Activated Human CD4+CD45RO+ Memory T-Cells Indirectly Inhibit NLRP3 Inflammasome Activation through Downregulation of P2X7R Signalling

Inflammasomes are multi-protein complexes that control the production of pro-inflammatory cytokines such as IL-1β. Inflammasomes play an important role in the control of immunity to tumors and infections, and also in autoimmune diseases, but the mechanisms controlling the activation of human inflammasomes are largely unknown. We found that human activated CD4+CD45RO+ memory T-cells specifically suppress P2X7R-mediated NLRP3 inflammasome activation, without affecting P2X7R-independent NLRP3 or NLRP1 inflammasome activation. The concomitant increase in pro-IL-1β production induced by activated memory T-cells concealed this effect. Priming with IFNβ decreased pro-IL-1β production in addition to NLRP3 inflammasome inhibition and thus unmasked the inhibitory effect on NLRP3 inflammasome activation. IFNβ suppresses NLRP3 inflammasome activation through an indirect mechanism involving decreased P2X7R signaling. The inhibition of pro-IL-1β production and suppression of NLRP3 inflammasome activation by IFNβ-primed human CD4+CD45RO+ memory T-cells is partly mediated by soluble FasL and is associated with down-regulated P2X7R mRNA expression and reduced response to ATP in monocytes. CD4+CD45RO+ memory T-cells from multiple sclerosis (MS) patients showed a reduced ability to suppress NLRP3 inflammasome activation, however their suppressive ability was recovered following in vivo treatment with IFNβ. Thus, our data demonstrate that human P2X7R-mediated NLRP3 inflammasome activation is regulated by activated CD4+CD45RO+ memory T cells, and provide new information on the mechanisms mediating the therapeutic effects of IFNβ in MS.

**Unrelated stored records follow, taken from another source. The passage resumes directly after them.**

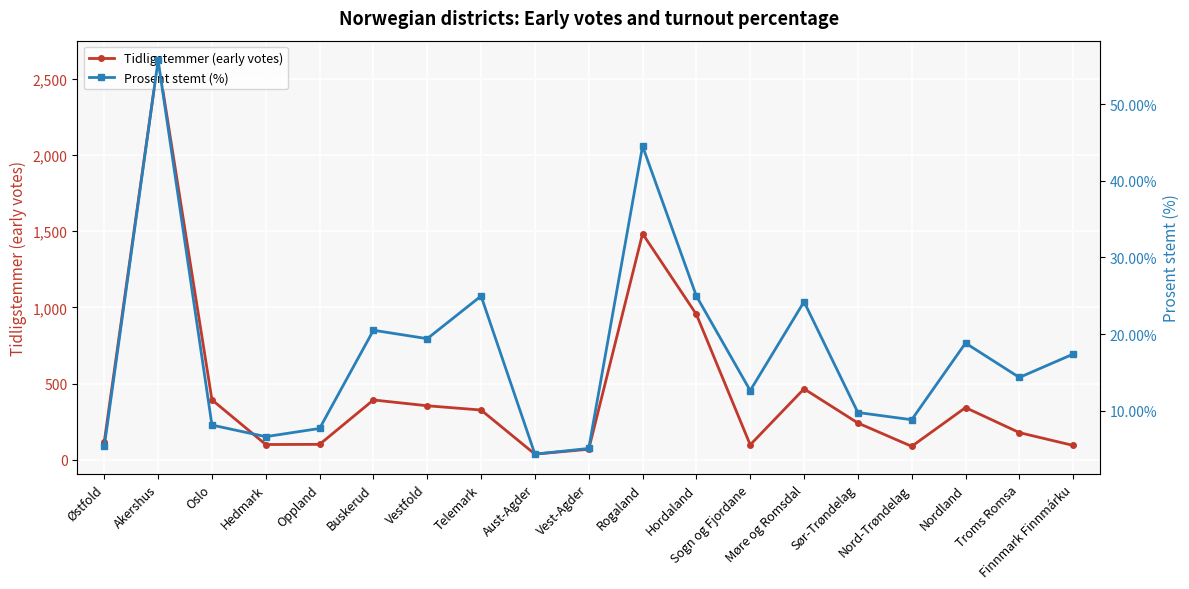

How many interior local valleys does the Prosent stemt (%) series have?

6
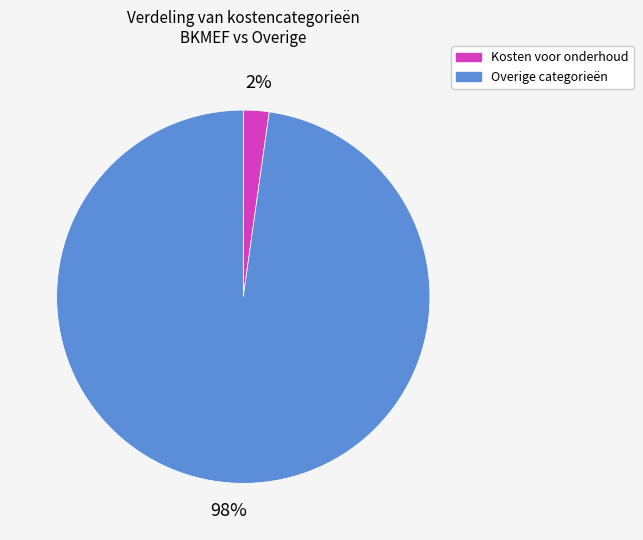

How many slices are in this pie chart?

2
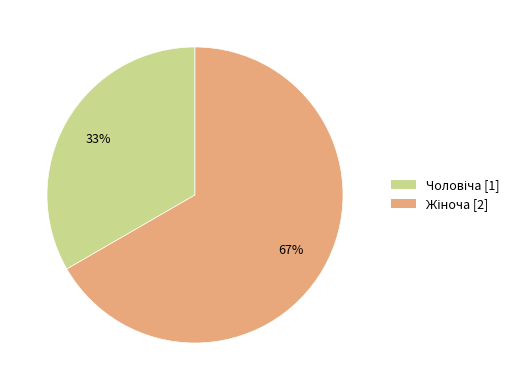

Is there any slice that represents more than half of the pie?

Yes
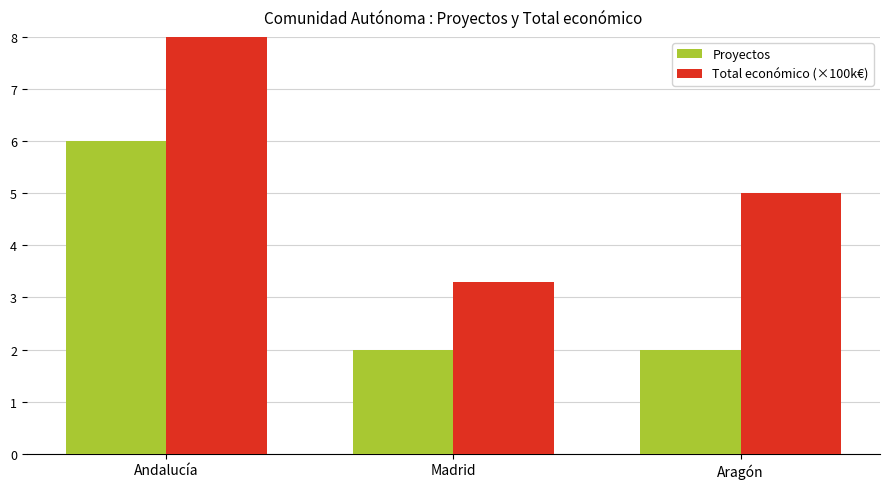

What is the label of the 1st bar from the right?

Aragón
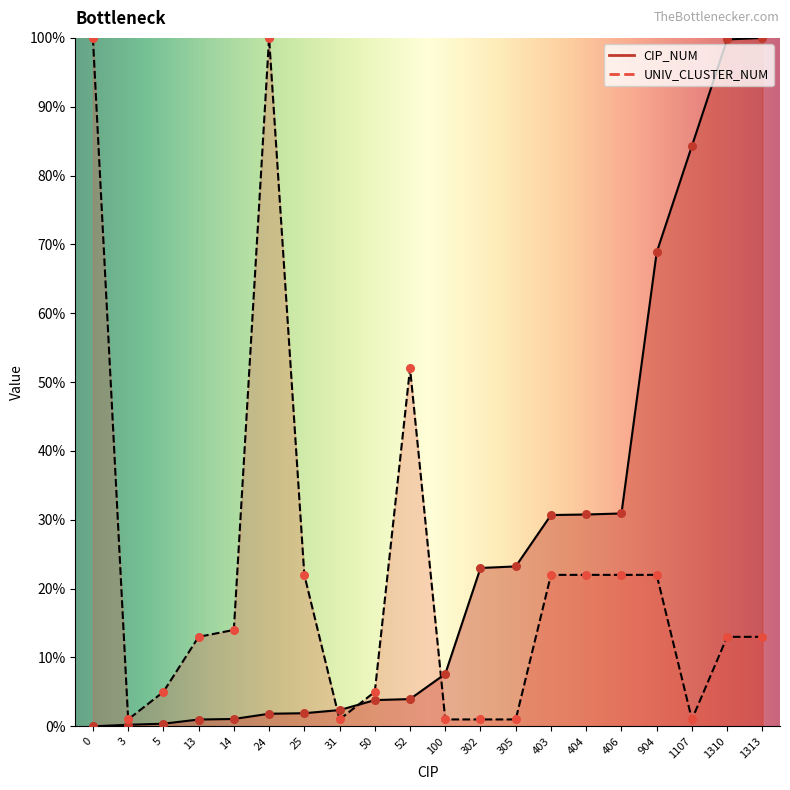

What are all the series names shown in the legend?

CIP_NUM, UNIV_CLUSTER_NUM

炎性体（Inflammasomes）是一类调控促炎细胞因子（如白细胞介素1β，IL-1β）生成的多蛋白复合物。炎性体在抗肿瘤、抗感染免疫调控以及自身免疫病的发生发展中发挥重要作用，但目前人类炎性体的激活调控机制仍未被完全阐明。本研究发现，活化的CD4+CD45RO+记忆T细胞（CD4+CD45RO+ memory T-cells）可特异性抑制P2X嘌呤受体7（P2X7R）介导的NLRP3炎性体（NLRP3 inflammasome）激活，而不影响不依赖P2X7R的NLRP3或NLRP1炎性体（NLRP1 inflammasome）激活。活化的记忆T细胞诱导的前体白细胞介素1β（pro-IL-1β）生成增加会掩盖这一抑制效应。经干扰素β（IFNβ）预刺激不仅可抑制NLRP3炎性体激活，还可降低pro-IL-1β的生成，从而暴露了其对NLRP3炎性体激活的抑制作用。IFNβ通过一种间接机制抑制NLRP3炎性体激活，该机制涉及P2X7R信号通路的减弱。经IFNβ预刺激的人类CD4+CD45RO+记忆T细胞对pro-IL-1β生成的抑制以及对NLRP3炎性体激活的调控，部分由可溶性Fas配体（soluble FasL）介导，且与单核细胞中P2X7R mRNA表达下调、ATP应答反应减弱相关。多发性硬化症（MS）患者来源的CD4+CD45RO+记忆T细胞，其抑制NLRP3炎性体激活的能力有所减弱，但经体内IFNβ治疗后，这种抑制功能可得到恢复。综上，本研究数据证实，人类P2X7R介导的NLRP3炎性体激活可被活化的CD4+CD45RO+记忆T细胞调控，并为阐明IFNβ治疗多发性硬化症的作用机制提供了新的见解。